Training neural networks with batch normalization and weight decay has become a common practice in recent years. In this work, we show that their combined use may result in a surprising periodic behavior of optimization dynamics: the training process regularly exhibits destabilizations that, however, do not lead to complete divergence but cause a new period of training. We rigorously investigate the mechanism underlying the discovered periodic behavior from both empirical and theoretical points of view and analyze the conditions in which it occurs in practice. We also demonstrate that periodic behavior can be regarded as a generalization of two previously opposing perspectives on training with batch normalization and weight decay, namely the equilibrium presumption and the instability presumption.

Ekaterina Lobacheva, Nadezhda Chirkova, Maxim Kodryan et al.
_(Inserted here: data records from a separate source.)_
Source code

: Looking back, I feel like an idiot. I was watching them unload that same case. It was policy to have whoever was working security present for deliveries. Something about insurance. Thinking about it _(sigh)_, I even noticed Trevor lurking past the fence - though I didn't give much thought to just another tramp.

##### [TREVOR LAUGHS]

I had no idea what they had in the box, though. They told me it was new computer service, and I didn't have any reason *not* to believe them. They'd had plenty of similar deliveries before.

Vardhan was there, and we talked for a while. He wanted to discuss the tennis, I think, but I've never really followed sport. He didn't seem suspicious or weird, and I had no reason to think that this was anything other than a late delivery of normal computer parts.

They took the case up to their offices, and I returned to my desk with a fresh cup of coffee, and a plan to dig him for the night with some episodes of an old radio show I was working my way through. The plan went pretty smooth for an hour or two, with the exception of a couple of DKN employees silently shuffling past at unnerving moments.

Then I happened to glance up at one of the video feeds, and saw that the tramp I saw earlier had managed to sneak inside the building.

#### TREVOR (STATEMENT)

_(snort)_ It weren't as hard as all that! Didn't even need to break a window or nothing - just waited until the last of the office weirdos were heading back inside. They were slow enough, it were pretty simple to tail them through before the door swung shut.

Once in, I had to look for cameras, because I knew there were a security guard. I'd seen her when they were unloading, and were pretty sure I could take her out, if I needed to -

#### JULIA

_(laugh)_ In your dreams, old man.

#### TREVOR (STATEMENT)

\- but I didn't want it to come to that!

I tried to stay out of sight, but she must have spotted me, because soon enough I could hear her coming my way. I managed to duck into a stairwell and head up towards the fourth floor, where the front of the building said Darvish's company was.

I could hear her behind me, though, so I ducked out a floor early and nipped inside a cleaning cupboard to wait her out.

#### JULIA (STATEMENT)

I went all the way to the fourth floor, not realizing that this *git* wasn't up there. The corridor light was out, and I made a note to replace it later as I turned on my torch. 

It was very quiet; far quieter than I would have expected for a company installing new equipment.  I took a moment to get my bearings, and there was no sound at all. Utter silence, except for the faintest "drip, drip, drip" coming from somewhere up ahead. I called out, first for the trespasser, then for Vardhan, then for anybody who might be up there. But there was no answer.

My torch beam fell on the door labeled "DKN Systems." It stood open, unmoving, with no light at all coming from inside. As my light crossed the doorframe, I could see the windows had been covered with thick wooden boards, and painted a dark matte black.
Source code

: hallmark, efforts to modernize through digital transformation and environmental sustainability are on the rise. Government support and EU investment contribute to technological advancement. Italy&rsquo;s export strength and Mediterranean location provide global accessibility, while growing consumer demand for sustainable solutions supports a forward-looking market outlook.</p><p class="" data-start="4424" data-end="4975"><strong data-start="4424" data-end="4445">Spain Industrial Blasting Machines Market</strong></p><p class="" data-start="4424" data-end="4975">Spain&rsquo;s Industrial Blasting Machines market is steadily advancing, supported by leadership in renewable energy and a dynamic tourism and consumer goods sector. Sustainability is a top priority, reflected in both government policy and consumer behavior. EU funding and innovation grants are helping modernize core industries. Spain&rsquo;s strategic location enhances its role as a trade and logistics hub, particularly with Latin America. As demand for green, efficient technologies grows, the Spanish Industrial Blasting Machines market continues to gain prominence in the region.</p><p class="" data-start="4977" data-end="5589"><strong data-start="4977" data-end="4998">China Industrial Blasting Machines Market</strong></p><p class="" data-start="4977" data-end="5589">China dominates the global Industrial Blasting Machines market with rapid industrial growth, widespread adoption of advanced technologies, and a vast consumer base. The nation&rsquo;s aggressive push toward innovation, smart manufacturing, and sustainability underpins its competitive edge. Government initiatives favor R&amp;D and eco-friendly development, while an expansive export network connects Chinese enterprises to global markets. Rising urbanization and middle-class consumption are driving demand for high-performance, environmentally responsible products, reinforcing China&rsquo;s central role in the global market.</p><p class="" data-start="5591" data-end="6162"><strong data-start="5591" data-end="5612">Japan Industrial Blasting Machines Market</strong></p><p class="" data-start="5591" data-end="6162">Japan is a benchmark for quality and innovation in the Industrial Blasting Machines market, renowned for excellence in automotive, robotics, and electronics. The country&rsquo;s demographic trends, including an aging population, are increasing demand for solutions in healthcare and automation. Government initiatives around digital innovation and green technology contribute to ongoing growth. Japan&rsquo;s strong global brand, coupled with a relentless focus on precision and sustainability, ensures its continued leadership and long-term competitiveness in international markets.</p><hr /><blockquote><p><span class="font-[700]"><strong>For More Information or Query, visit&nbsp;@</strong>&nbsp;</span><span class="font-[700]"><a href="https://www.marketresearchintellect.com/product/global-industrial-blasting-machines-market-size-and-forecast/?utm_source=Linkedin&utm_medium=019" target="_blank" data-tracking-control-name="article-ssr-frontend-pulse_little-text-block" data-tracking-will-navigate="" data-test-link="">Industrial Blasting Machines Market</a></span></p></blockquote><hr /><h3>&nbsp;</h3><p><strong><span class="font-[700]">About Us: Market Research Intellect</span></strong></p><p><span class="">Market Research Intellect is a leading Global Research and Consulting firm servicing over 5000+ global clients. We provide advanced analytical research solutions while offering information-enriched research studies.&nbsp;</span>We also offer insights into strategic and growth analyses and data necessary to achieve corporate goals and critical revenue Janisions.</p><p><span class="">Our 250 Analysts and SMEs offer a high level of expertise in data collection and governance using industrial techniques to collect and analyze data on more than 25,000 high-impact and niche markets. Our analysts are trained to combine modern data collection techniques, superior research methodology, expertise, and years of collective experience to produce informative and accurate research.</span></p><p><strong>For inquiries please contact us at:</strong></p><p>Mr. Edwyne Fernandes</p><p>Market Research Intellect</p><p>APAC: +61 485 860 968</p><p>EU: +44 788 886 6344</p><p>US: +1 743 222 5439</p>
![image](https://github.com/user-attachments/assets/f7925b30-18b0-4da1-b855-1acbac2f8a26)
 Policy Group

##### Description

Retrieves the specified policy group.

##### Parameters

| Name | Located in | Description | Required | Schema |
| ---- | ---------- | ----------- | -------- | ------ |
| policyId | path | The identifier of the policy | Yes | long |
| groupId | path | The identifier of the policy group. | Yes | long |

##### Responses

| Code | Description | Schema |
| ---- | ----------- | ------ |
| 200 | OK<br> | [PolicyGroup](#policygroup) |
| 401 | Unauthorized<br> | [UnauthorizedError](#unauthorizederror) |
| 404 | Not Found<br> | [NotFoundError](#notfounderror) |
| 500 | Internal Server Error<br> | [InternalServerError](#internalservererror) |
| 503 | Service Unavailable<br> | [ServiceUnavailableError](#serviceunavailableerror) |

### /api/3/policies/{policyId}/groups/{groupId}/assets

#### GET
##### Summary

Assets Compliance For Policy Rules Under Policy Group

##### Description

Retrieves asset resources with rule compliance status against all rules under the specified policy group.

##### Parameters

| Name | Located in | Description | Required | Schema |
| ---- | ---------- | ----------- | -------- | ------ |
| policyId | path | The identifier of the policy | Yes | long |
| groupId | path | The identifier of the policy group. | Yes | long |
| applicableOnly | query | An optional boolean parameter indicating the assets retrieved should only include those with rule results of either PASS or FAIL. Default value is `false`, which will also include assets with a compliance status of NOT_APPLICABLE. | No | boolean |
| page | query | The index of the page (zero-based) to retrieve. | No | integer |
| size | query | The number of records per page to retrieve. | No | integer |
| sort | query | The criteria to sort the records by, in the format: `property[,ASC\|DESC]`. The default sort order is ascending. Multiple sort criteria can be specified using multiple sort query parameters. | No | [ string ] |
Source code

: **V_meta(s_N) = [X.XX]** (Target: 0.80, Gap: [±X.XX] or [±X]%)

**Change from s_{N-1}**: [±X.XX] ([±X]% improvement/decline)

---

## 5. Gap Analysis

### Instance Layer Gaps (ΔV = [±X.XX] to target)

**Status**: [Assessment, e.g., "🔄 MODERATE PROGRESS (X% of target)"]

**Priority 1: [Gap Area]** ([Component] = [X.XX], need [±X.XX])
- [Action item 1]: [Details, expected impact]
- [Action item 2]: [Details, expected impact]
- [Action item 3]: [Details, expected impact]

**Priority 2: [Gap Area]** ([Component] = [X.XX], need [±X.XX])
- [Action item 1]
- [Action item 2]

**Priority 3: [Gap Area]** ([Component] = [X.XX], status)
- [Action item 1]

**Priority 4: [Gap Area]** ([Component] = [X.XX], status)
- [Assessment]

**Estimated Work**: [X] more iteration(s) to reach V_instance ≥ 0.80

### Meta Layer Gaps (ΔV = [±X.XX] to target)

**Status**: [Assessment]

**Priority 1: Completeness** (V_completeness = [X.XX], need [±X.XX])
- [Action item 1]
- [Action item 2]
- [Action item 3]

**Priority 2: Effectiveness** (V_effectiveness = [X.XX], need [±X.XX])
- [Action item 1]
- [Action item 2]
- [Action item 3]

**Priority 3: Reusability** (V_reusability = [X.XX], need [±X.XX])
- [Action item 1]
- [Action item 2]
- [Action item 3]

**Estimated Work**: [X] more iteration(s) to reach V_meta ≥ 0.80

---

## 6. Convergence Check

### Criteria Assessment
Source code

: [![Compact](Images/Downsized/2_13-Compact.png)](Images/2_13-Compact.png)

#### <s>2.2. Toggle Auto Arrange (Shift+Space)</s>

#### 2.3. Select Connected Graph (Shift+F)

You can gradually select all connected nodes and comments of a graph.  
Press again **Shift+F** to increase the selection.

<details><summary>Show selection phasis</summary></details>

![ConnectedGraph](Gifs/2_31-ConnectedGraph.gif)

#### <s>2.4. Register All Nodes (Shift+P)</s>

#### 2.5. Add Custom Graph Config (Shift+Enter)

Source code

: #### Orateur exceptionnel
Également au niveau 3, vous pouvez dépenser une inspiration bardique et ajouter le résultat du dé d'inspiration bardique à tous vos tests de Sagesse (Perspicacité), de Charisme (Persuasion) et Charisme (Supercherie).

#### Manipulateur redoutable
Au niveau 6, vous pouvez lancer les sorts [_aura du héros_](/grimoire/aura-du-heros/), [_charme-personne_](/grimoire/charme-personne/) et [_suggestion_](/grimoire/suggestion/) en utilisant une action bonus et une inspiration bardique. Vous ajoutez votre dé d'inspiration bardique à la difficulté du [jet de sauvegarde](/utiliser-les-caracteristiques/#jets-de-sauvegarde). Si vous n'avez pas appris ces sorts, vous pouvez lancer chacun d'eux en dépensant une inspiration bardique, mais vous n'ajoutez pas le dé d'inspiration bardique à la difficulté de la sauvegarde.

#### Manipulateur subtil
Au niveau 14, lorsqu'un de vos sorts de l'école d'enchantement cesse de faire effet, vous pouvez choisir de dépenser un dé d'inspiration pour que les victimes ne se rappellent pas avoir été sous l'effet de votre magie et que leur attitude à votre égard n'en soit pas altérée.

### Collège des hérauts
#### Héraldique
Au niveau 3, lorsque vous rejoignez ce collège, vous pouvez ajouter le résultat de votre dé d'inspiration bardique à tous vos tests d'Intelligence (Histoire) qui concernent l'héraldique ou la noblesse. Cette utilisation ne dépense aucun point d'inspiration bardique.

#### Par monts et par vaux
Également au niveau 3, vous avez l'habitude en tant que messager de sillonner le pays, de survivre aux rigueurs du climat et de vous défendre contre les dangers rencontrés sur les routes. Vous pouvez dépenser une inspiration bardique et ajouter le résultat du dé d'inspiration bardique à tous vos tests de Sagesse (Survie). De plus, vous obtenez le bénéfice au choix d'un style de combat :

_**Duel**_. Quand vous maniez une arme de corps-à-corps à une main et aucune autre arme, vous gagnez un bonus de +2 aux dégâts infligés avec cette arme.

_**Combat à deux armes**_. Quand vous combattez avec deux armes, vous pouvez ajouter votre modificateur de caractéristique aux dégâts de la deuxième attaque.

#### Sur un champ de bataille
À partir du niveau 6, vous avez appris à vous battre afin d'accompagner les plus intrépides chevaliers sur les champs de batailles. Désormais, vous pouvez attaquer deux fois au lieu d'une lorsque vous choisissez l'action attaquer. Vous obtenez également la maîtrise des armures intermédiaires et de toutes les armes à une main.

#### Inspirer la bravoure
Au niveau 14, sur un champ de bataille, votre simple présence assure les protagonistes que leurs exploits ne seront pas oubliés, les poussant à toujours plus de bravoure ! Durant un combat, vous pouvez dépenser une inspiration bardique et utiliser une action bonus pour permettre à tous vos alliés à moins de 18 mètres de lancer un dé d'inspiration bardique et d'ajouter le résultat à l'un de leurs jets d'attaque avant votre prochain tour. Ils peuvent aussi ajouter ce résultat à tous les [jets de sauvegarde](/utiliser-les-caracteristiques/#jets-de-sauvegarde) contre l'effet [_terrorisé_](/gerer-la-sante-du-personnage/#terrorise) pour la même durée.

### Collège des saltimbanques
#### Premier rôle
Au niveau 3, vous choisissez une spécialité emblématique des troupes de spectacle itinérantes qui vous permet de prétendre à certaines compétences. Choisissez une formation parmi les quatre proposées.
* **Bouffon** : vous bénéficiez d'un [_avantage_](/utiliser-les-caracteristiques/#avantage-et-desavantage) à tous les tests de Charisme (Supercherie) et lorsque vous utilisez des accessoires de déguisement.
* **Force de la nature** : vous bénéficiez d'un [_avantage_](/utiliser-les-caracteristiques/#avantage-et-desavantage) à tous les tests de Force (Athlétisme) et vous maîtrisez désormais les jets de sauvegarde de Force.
Ensembles of deep neural networks are known to achieve state-of-the-art performance in uncertainty estimation and lead to accuracy improvement. In this work, we focus on a classification problem and investigate the behavior of both non-calibrated and calibrated negative log-likelihood (CNLL) of a deep ensemble as a function of the ensemble size and the member network size. We indicate the conditions under which CNLL follows a power law w.r.t. ensemble size or member network size, and analyze the dynamics of the parameters of the discovered power laws. Our important practical finding is that one large network may perform worse than an ensemble of several medium-size networks with the same total number of parameters (we call this ensemble a memory split). Using the detected power law-like dependencies, we can predict (1) the possible gain from the ensembling of networks with given structure, (2) the optimal memory split given a memory budget, based on a relatively small number of trained networks. We describe the memory split advantage effect in more details in arXiv:2005.07292

Maxim Kodryan, Dmitry Kropotov, Dmitry Vetrov

Tensor decomposition methods have proven effective in various applications, including compression and acceleration of neural networks. At the same time, the problem of determining optimal decomposition ranks, which present the crucial parameter controlling the compression-accuracy trade-off, is still acute. In this paper, we introduce MARS -- a new efficient method for the automatic selection of ranks in general tensor decompositions. During training, the procedure learns binary masks over decomposition cores that "select" the optimal tensor structure. The learning is performed via relaxed maximum a posteriori (MAP) estimation in a specific Bayesian model and can be naturally embedded into the standard neural network training routine. Diverse experiments demonstrate that MARS achieves better results compared to previous works in various tasks.